Recorded data
________________________________________

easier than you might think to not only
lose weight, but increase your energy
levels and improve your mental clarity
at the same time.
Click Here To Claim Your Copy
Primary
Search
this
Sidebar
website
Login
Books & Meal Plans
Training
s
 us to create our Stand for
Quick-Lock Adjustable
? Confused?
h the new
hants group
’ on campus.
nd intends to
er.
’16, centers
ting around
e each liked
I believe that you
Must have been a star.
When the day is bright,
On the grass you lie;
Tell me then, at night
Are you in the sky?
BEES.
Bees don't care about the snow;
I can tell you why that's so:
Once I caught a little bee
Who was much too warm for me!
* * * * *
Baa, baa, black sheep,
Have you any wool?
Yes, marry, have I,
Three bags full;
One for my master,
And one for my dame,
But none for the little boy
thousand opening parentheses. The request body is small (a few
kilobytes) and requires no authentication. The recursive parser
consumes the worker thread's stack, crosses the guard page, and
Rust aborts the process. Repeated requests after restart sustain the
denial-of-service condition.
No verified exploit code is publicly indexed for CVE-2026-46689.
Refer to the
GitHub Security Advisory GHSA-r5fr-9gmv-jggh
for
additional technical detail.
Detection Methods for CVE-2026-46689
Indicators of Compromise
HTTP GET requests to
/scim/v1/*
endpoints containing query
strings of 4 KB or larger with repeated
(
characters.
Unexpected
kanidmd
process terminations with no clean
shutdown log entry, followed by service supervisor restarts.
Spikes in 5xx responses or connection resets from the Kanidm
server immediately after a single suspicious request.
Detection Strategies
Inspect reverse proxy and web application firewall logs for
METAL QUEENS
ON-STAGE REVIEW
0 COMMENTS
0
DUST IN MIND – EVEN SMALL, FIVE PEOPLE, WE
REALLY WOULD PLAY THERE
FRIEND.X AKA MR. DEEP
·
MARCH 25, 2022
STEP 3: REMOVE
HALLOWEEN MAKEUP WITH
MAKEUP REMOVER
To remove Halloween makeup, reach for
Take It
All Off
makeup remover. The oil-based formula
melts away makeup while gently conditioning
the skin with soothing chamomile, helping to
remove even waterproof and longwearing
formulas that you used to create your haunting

________________________________________

**EXERCISE DETAILS:** Each entry above is to be printed again exactly.

**EXERCISE OUTPUT:**
easier than you might think to not only
lose weight, but increase your energy
levels and improve your mental clarity
at the same time.
Click Here To Claim Your Copy
Primary
Search
this
Sidebar
website
Login
Books & Meal Plans
Training
s
 us to create our Stand for
Quick-Lock Adjustable
? Confused?
h the new
hants group
’ on campus.
nd intends to
er.
’16, centers
ting around
e each liked
I believe that you
Must have been a star.
When the day is bright,
On the grass you lie;
Tell me then, at night
Are you in the sky?
BEES.
Bees don't care about the snow;
I can tell you why that's so:
Once I caught a little bee
Who was much too warm for me!
* * * * *
Baa, baa, black sheep,
Have you any wool?
Yes, marry, have I,
Three bags full;
One for my master,
And one for my dame,
But none for the little boy
thousand opening parentheses. The request body is small (a few
kilobytes) and requires no authentication. The recursive parser
consumes the worker thread's stack, crosses the guard page, and
Rust aborts the process. Repeated requests after restart sustain the
denial-of-service condition.
No verified exploit code is publicly indexed for CVE-2026-46689.
Refer to the
GitHub Security Advisory GHSA-r5fr-9gmv-jggh
for
additional technical detail.
Detection Methods for CVE-2026-46689
Indicators of Compromise
HTTP GET requests to
/scim/v1/*
endpoints containing query
strings of 4 KB or larger with repeated
(
characters.
Unexpected
kanidmd
process terminations with no clean
shutdown log entry, followed by service supervisor restarts.
Spikes in 5xx responses or connection resets from the Kanidm
server immediately after a single suspicious request.
Detection Strategies
Inspect reverse proxy and web application firewall logs for
METAL QUEENS
ON-STAGE REVIEW
0 COMMENTS
0
DUST IN MIND – EVEN SMALL, FIVE PEOPLE, WE
REALLY WOULD PLAY THERE
FRIEND.X AKA MR. DEEP
·
MARCH 25, 2022
STEP 3: REMOVE
HALLOWEEN MAKEUP WITH
MAKEUP REMOVER
To remove Halloween makeup, reach for
Take It
All Off
makeup remover. The oil-based formula
melts away makeup while gently conditioning
the skin with soothing chamomile, helping to
remove even waterproof and longwearing
formulas that you used to create your haunting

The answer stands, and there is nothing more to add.